Exercise materials:
========================================================================
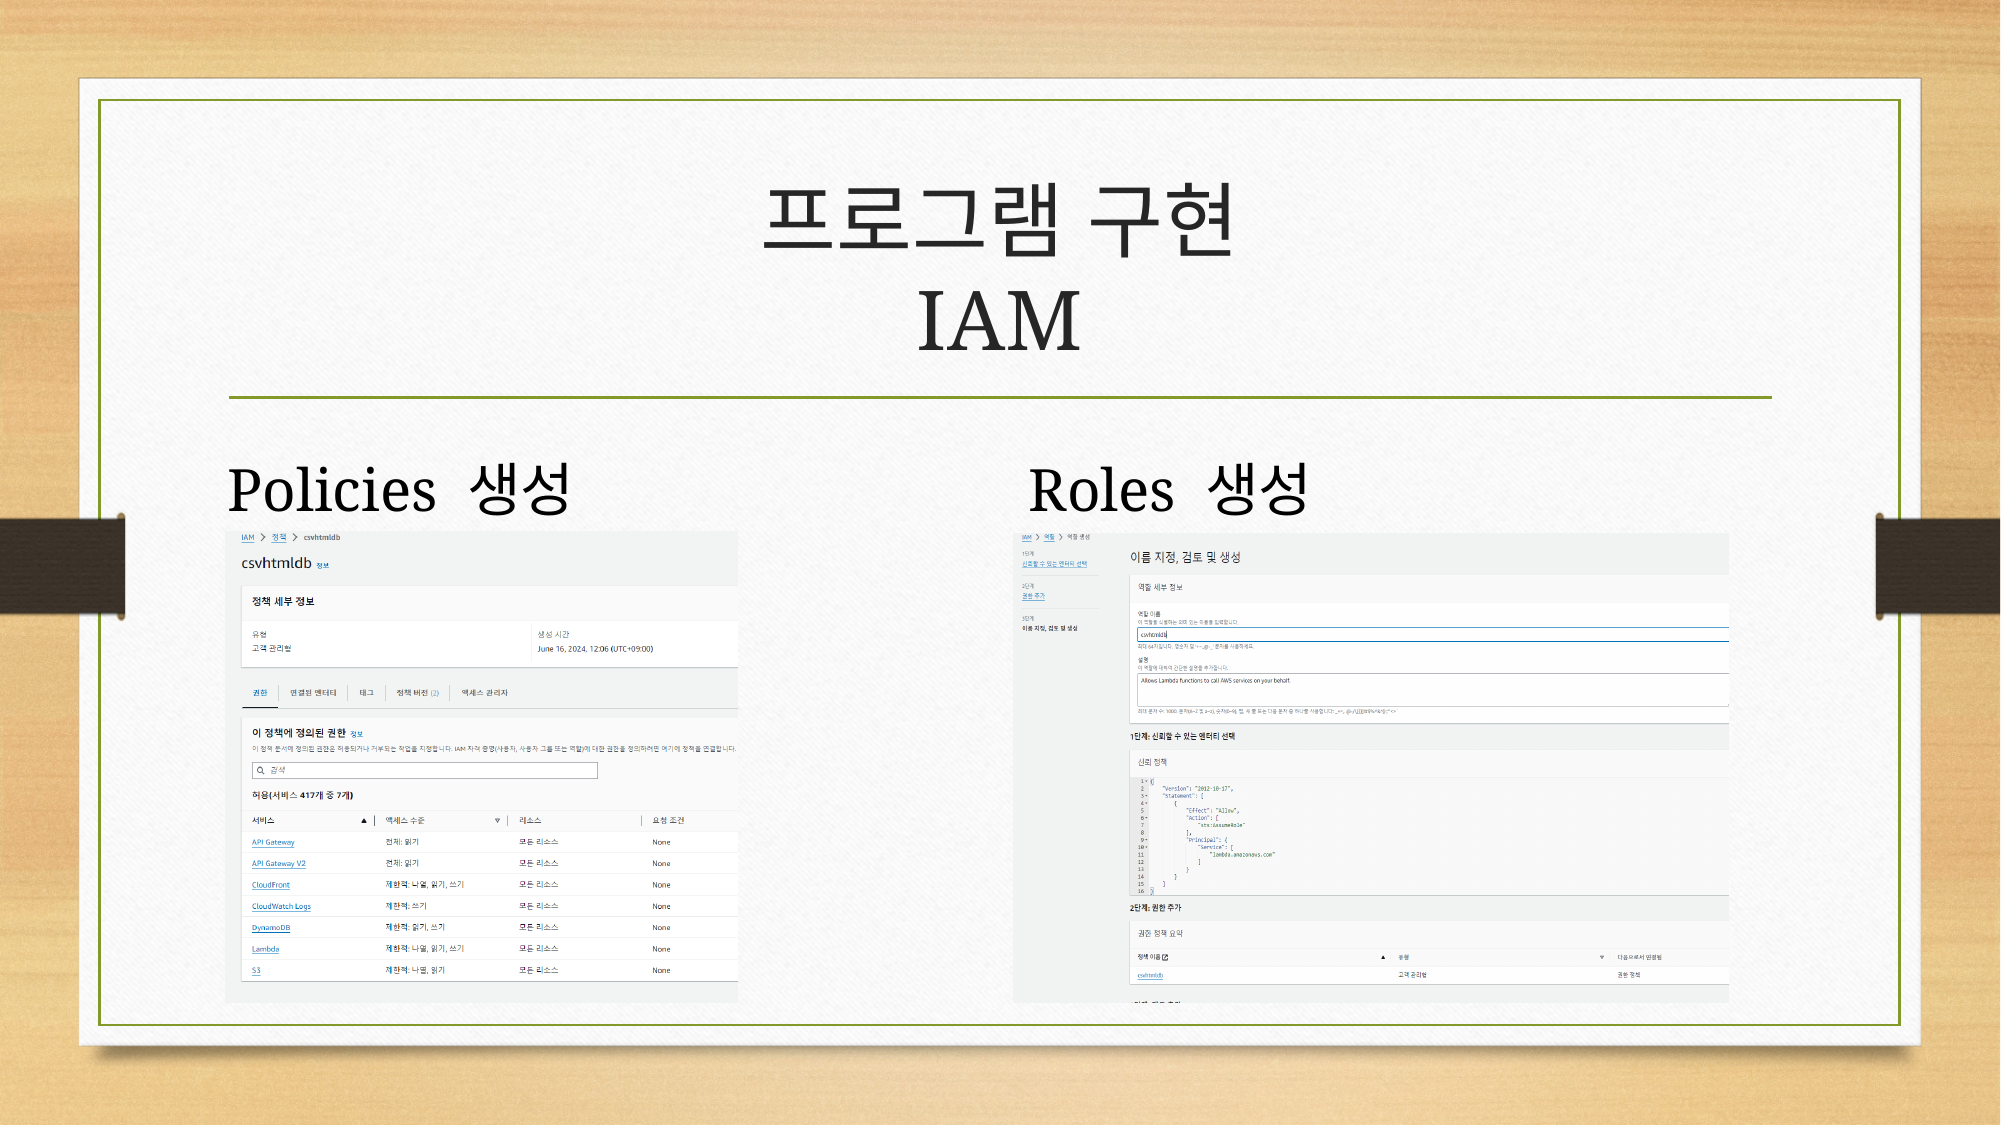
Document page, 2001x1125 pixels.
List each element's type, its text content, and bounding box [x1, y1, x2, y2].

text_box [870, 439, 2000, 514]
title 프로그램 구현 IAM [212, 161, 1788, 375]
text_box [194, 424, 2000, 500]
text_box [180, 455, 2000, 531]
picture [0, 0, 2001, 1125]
========================================================================
Problem details: The listing above is to be retyped word for word, with the pictures omitted.

Response:
Document page, 2001x1125 pixels.
List each element's type, its text content, and bounding box [x1, y1, x2, y2].

text_box [870, 439, 2000, 514]
title 프로그램 구현 IAM [212, 161, 1788, 375]
text_box [194, 424, 2000, 500]
text_box [180, 455, 2000, 531]
picture [0, 0, 2001, 1125]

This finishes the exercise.